= Research Libraries Group =

American library consortium

The Research Libraries Group (RLG) was a U.S.-based library consortium that existed from 1974 until its merger with the OCLC library consortium in 2006. RLG developed the Eureka interlibrary search engine, the RedLightGreen database of bibliographic descriptions, and ArchiveGrid, a database containing descriptions of archival collections. It also developed a framework known as the "RLG Conspectus" for evaluating research library collections, which evolved into a set of descriptors used in library collection policy statements, last updated in 1997. The Library of Congress used the conspectus in 2015 in revising its own collection policy statement, and decided to retain this resource on its website, as a helpful scale for judging an academic collection's depth.

==History==
RLG was founded in 1974 by four major research libraries: the New York Public Library and the university libraries of Columbia, Harvard and Yale; it was incorporated as a not-for-profit membership organization in 1975. RLG was established in part due to dissatisfaction among research institutions with the record-keeping of the OCLC library consortium.

In 1978 RLG moved its offices, which were originally in Branford, Connecticut (not far from New Haven), to Stanford University; and it adopted Stanford Library's BALLOTS computerized processing system. This system evolved into the online database RLIN (Research Libraries Information Network), which notably included bibliographic data representing JACKPHY (non-Roman) scripts. RLIN was generally used only by library specialists; in 1993 RLG developed Eureka as an interface for non-librarians.

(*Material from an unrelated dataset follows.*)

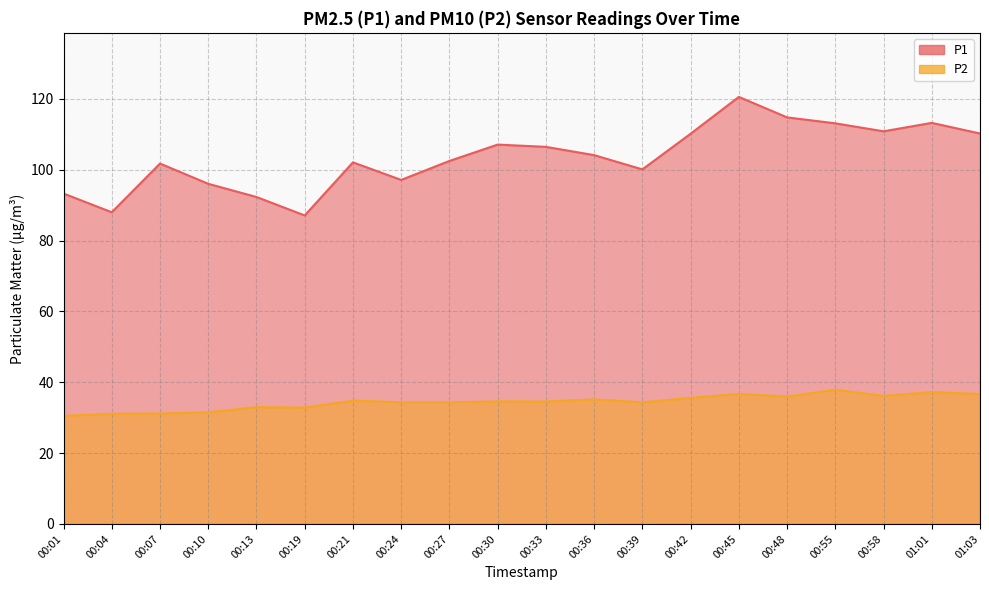

Which series has the largest range (max minus min)?

P1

In 1988 RLG moved its offices to Mountain View, California. In the meantime its membership had expanded to include other research libraries in the U.S., and by 1989 reached 100 members. In 1992 the British Library became the first member outside North America. As of 2003, RLG's membership included over 160 research institutions in 15 different countries.

In July 2006, RLG and OCLC officially initiated a merging of their organizations and resources. The completion of this process took place over a five-year period, through June 2011. RLG's catalog became part of OCLC's WorldCat. Its programs joined with OCLC Research to become OCLC Programs and Research. Eureka databases were migrated to OCLC's FirstSearch service. An RLG staff of reduced size was relocated from Mountain View to San Mateo, California.